1893: un fusilamiento en Comayagüela

(Por Edgar Soriano Ortiz)  La guerra civil ensangrentaba a Honduras en 1893 tras meses de enfrentamientos armados entre las tropas rebeldes lideradas por Policarpo Bonilla y las fuerzas gubernamentales del general Domingo Vásquez. En Tegucigalpa se vive una fuerte incertidumbre y las milicias están listas para castigar a toda persona que se atreva insinuar oposición al gobierno.

En la casa de Gobierno en la plaza la Merced el general Vásquez acompañado de algunos funcionarios y jefes militares recibe a un sargento de sus tropas.

Sargento:

Con su permiso Sr. Presidente tenemos 9 prisioneros que hemos interrogado y sabemos que son traidores al gobierno y peligrosos enemigos, sugiero los fusilemos.

General Vásquez:

Bueno sargento encárguese del asunto, pero no en Tegucigalpa, llévelos al otro lado del río, no quiero que la gente de aquí se asuste, quizás sea una buena opción frente a la parroquia de concepción de Comayagüela. Espero que Dios los perdone.

Sargento:

¡A sus órdenes mi general!

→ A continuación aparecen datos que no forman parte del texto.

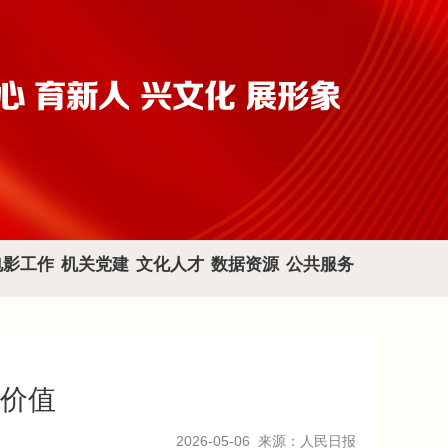
电影工作
机关党建
文化人才
数据资源
公共服务
价值
2026-05-06
来源：人民日报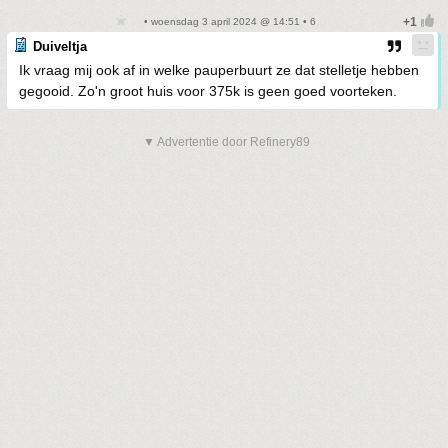
• woensdag 3 april 2024 @ 14:51 • 6
Duiveltja
Ik vraag mij ook af in welke pauperbuurt ze dat stelletje hebben
gegooid. Zo'n groot huis voor 375k is geen goed voorteken.
▼ Advertentie door Refinery89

Ahora mismo cumplimos con el deber.

Mientras el general sigue en su reunión planificando una ofensiva contra los rebeldes en la segunda avenida de Comayagüela el joven Froylán Turcios del colegio El Porvenir y director de un periódico estudiantil encuentra a un pelotón de soldados conduciendo encadenados a 9 reos sudorosos, con líneas de sangre seca, sucios y con sus vestimentas rotas.

Voz de un soldado:

Caminen desgraciados hijos de puta traidores ya conocerán nuestra ley…

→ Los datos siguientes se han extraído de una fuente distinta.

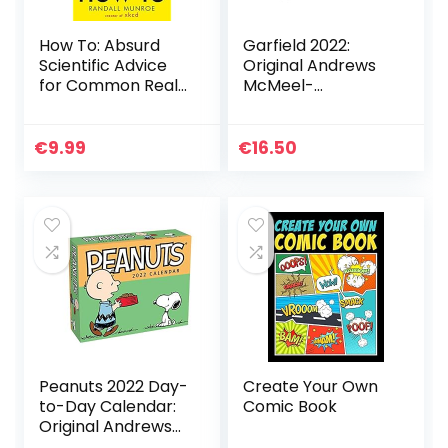
How To: Absurd
Garfield 2022:
Scientific Advice
Original Andrews
for Common Real-
McMeel-
World Problems
Tagesabreißkalen
from Randall
der [Kalendar]
Munroe of xkcd
€
9.99
€
16.50
Peanuts 2022 Day-
Create Your Own
to-Day Calendar:
Comic Book
Original Andrews
McMeel-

El joven Froylán Turcios reconoció a uno de los reos, quien había sido trabajador de su familia.

El reo:

Froylán ayúdame por favor anda hablar con el general Vásquez y decidle que no soy un traidor

Voz de soldado:

Caminen hombre que no tenemos tiempo…

Froylán cruzó el puente Mallol y al llegar a la casa de gobierno se dirigió desesperadamente al general.

Froylán:

General le suplicó que perdone a uno de los hombres que van a fusilar, yo lo conozco y él es trabajador…él no es traidor…

General:

Es realmente usted un joven valiente e inteligente sin duda será un gran intelectual. Quizás en política no prospere porque tiene un gran corazón, (llama a su sobrina) Luisa regálale a froylacito unas jaleas.

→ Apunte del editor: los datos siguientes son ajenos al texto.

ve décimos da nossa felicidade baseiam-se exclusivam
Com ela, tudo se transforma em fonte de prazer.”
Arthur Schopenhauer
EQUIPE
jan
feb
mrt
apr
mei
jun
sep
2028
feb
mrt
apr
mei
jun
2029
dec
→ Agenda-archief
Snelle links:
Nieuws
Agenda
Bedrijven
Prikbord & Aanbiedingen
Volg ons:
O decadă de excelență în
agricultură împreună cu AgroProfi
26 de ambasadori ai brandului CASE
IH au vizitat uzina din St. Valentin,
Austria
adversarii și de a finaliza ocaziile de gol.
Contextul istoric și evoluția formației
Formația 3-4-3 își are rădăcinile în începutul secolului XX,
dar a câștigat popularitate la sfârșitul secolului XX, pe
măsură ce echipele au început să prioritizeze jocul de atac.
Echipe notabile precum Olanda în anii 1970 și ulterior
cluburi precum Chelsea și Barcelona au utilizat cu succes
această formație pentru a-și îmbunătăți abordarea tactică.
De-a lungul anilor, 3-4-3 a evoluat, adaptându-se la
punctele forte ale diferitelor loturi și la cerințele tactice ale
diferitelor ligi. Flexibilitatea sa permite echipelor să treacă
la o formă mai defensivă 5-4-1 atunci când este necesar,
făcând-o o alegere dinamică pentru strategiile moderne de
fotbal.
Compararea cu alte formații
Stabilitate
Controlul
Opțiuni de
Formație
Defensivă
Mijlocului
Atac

Froylán no esperó las jaleas y salió corriendo hacia Comayagüela al más llegar al parque La libertad presenció y escuchó los sórdidos sonidos de los fúsiles ante los gritos de los prisioneros, los 9 hombres cayeron abatidos en el atrio de la iglesia La Concepción. En adelante el joven Froylán trabajó para fortalecer los espacios culturales alternativos ante tanta matanza, pero la difícil realidad lo envolvió y sus reminiscencias llegan como olas a nuestra era…

*Basado en las “Memorias de Froylán Turcios”.